Ronaldinho_89 ha scritto:


> :O :O :O :O :O :O :O :O Oddio :O :O :O :O :O Buttato il Sega Mega Drive? :O


lasciamo perdere guarda....


----------



## Lucocco Franfrescone (17 Novembre 2013)

Ronaldinho_89 ha scritto:


> Eh, 100 euro esagerato.
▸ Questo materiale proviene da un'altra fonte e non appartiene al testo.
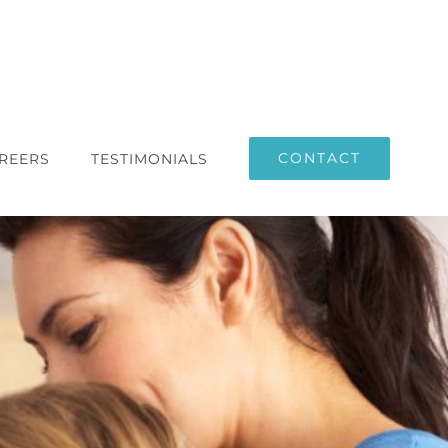
CONTACT
REERS
TESTIMONIALS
Mi serviva qualcosa da collegare alla tv



Eh ma quella roba lì che cerchi tu è francamente una *****, detto proporio chiaro e tondo ...
Ci sono una serie di giochi buttati a ***** di cane, e finisce lì.
Vuoi mettere avere la possibilità di giocare a zelda ocarina of time, fare una partita a destruction derby, poi a super mario, ed infine una bella oretta a final fantasy, resident eivil, tomb raider, mediavel, dino crisis etc etc?
Se vuoi giocare seriamente al retrogame, pensaci e poi nel caso contattami


----------



## Fabry_cekko (17 Novembre 2013)

sempre il furbetto fai Ronaldì, la sezione per comprare e vendere la conosci


----------



## esjie (17 Novembre 2013)

.


----------



## Jino (17 Novembre 2013)

Per 400€ ti vendo il Nintendo 8bit con 5-6 giochi


----------